If a guy was selling a car that seemed perfect, and you couldn’t figure out why, would you buy the car? Nope. Something wrong under the hood. There’s something wrong under her hood. Let’s his reluctance to live his own life be a red flag that you probably don’t want to live it either.

Too band you’re not still friends. He could tell you everything wrong with the car.

Q: I want to break up with this girl I’ve been dating for a month but she has one of my most favorite shirts in her room. How do I make that phone call? “Hey, lets go grab some coffee and bring my shirt too.”? I think she’ll read right through that and then it’ll be something like, “Sorry, it seems your sleeve got torn off on the way over here.”

A: Well, you could do this the easy way or the easier way. The easy way to stop by her place randomly, hang out for a couple minutes, grab the shirt, say you’ve got to take a dump and leave to never speak to her again. She’ll either be happy, because who wants to date a guy talking about massive dumps a month into the relationship or just hate your guts (which she would have done after the break-up anyway).
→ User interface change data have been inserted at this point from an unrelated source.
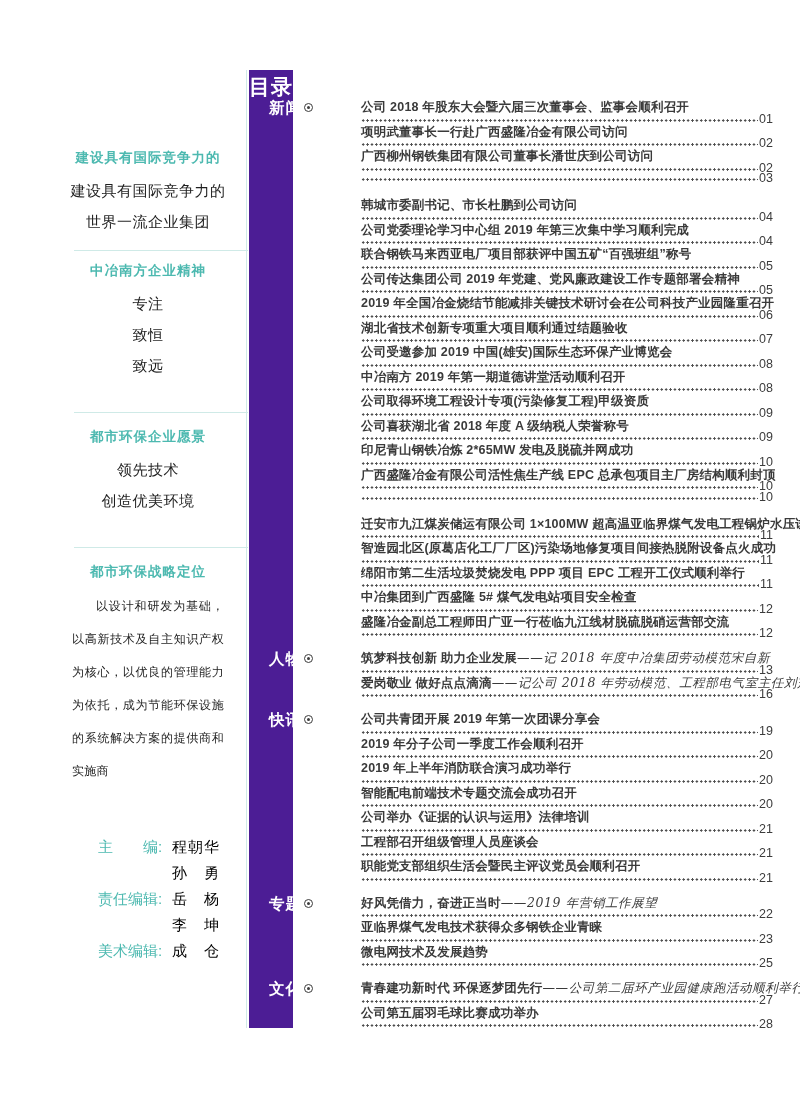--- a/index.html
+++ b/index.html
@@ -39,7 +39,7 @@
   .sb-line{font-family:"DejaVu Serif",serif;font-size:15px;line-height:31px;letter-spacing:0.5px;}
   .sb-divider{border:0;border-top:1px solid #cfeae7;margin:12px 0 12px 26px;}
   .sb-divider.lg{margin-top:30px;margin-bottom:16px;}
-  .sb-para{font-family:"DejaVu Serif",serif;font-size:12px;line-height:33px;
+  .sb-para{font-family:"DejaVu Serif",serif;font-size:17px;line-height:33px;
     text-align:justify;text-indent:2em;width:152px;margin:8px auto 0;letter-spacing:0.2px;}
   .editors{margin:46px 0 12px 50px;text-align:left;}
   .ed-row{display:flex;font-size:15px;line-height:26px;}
The easier way is to stop acting like a little bitch and stressing over a piece of clothing. If it was that fucking special, why did you leave it there in the first place? Did you let her borrow it? Then maybe she means more to you than your realize. Did you take it off during a moment of spontaneous banging and forget to put it back on? That’s your fault, NEVER LEAVE A MAN BEHIND.

Your call. Just a warning though — if you choose B, be prepared to see her next guy walking around in your shirt. Can you blame him? It’s an awesome shirt.